Task description:
Copy out the rows below verbatim, starting at the very first row and ending with the line that contains "family: Sphingidae", with both ends included.

Record list:
+ + + + +

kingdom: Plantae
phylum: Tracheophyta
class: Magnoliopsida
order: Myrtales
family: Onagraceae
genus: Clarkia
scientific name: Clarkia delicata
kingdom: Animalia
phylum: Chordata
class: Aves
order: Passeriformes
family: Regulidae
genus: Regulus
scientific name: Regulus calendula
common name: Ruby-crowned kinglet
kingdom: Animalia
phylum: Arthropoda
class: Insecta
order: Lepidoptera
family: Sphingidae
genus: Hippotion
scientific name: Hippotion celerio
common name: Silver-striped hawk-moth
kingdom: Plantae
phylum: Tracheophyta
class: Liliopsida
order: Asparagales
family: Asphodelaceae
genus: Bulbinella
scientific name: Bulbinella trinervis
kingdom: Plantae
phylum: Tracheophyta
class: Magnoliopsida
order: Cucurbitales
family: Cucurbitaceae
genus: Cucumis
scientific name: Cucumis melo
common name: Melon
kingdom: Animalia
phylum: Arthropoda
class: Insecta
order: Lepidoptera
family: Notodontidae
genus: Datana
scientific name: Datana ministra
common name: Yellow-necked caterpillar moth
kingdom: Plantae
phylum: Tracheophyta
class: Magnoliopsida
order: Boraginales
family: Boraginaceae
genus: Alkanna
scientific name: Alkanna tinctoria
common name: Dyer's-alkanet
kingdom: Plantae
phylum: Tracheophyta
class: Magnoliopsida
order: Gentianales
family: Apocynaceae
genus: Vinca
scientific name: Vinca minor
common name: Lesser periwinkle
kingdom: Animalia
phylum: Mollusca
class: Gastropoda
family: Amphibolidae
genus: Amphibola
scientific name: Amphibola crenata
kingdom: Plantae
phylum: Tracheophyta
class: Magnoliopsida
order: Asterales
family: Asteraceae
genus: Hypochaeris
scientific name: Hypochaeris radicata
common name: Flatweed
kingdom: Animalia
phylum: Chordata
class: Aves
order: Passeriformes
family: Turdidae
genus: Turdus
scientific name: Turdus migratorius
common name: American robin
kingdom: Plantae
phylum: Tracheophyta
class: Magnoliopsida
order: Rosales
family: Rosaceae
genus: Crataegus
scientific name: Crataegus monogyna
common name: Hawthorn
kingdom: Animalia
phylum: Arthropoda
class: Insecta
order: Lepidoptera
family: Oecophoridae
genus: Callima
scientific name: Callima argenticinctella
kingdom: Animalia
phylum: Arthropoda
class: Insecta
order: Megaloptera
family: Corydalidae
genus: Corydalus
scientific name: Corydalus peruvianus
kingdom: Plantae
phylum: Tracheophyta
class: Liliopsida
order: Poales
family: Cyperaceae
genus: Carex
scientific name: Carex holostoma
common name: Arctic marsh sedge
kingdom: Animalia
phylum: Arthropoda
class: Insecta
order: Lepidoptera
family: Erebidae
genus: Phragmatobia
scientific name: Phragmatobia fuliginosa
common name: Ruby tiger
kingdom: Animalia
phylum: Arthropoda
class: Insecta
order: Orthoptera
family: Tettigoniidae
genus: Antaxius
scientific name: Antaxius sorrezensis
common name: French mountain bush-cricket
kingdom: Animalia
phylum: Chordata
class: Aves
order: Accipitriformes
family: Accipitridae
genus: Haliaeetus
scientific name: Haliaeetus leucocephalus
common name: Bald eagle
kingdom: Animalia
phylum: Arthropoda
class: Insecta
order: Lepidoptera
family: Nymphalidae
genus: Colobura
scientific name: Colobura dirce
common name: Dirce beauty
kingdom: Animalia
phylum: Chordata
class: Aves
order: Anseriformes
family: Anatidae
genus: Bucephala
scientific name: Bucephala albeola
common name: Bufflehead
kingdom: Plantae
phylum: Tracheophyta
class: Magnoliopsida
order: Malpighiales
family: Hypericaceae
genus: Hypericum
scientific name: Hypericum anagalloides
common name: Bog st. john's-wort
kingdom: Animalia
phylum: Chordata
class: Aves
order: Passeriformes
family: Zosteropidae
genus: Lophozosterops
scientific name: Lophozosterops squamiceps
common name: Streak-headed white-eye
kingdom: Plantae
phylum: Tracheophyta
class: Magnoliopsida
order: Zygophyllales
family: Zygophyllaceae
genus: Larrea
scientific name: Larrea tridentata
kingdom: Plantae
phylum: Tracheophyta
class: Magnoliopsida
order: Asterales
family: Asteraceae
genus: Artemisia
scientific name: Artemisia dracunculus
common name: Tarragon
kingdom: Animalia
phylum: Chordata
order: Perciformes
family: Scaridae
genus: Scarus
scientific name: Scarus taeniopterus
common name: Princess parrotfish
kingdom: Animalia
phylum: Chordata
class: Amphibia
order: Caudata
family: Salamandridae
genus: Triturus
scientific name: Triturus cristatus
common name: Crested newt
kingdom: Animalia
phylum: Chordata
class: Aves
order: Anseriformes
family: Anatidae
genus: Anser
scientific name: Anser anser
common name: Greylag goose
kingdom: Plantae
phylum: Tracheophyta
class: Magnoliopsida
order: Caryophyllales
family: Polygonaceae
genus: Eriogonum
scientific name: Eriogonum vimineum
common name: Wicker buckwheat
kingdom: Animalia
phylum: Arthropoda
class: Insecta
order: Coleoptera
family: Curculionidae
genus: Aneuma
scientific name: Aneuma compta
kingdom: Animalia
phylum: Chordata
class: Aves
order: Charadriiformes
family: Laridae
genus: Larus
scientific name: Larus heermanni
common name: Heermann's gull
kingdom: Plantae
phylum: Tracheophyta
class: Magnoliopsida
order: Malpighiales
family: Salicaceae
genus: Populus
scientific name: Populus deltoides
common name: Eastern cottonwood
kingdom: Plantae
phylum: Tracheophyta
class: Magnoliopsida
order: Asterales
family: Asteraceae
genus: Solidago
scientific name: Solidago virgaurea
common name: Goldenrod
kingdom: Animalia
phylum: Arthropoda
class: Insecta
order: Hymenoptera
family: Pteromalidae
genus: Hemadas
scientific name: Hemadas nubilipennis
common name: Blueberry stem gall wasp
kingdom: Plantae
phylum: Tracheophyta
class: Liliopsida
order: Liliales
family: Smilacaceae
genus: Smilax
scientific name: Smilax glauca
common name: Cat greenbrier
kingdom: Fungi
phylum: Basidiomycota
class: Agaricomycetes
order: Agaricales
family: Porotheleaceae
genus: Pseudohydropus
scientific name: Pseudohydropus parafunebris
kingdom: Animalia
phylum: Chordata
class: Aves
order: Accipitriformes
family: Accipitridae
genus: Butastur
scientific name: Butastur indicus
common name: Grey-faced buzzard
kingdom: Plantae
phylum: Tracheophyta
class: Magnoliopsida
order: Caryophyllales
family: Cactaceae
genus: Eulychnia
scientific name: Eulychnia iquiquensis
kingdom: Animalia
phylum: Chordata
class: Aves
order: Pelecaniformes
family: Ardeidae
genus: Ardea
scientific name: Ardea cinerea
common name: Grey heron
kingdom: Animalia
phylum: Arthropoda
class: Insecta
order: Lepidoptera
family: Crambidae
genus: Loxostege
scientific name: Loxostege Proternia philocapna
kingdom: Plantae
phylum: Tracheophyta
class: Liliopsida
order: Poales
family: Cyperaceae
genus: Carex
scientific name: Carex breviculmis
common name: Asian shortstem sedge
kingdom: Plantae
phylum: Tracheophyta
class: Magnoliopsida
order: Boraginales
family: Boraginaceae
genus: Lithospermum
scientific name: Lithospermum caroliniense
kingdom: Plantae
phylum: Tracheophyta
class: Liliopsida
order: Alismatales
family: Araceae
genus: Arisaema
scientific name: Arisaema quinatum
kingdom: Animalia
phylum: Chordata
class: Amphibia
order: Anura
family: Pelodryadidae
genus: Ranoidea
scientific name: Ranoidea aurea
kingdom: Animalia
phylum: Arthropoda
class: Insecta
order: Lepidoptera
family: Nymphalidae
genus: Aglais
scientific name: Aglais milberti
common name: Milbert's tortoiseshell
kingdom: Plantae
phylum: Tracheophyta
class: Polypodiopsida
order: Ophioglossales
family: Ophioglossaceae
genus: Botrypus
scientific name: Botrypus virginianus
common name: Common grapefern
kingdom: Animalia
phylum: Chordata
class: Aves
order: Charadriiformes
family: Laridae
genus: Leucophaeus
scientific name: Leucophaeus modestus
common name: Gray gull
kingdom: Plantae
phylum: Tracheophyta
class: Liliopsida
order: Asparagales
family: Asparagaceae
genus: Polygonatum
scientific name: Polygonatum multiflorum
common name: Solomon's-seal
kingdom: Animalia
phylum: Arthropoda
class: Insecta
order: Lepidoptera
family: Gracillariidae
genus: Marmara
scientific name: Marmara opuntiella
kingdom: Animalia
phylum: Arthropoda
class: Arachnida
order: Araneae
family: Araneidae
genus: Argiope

+ + + + +

Exercise answer:
kingdom: Plantae
phylum: Tracheophyta
class: Magnoliopsida
order: Myrtales
family: Onagraceae
genus: Clarkia
scientific name: Clarkia delicata
kingdom: Animalia
phylum: Chordata
class: Aves
order: Passeriformes
family: Regulidae
genus: Regulus
scientific name: Regulus calendula
common name: Ruby-crowned kinglet
kingdom: Animalia
phylum: Arthropoda
class: Insecta
order: Lepidoptera
family: Sphingidae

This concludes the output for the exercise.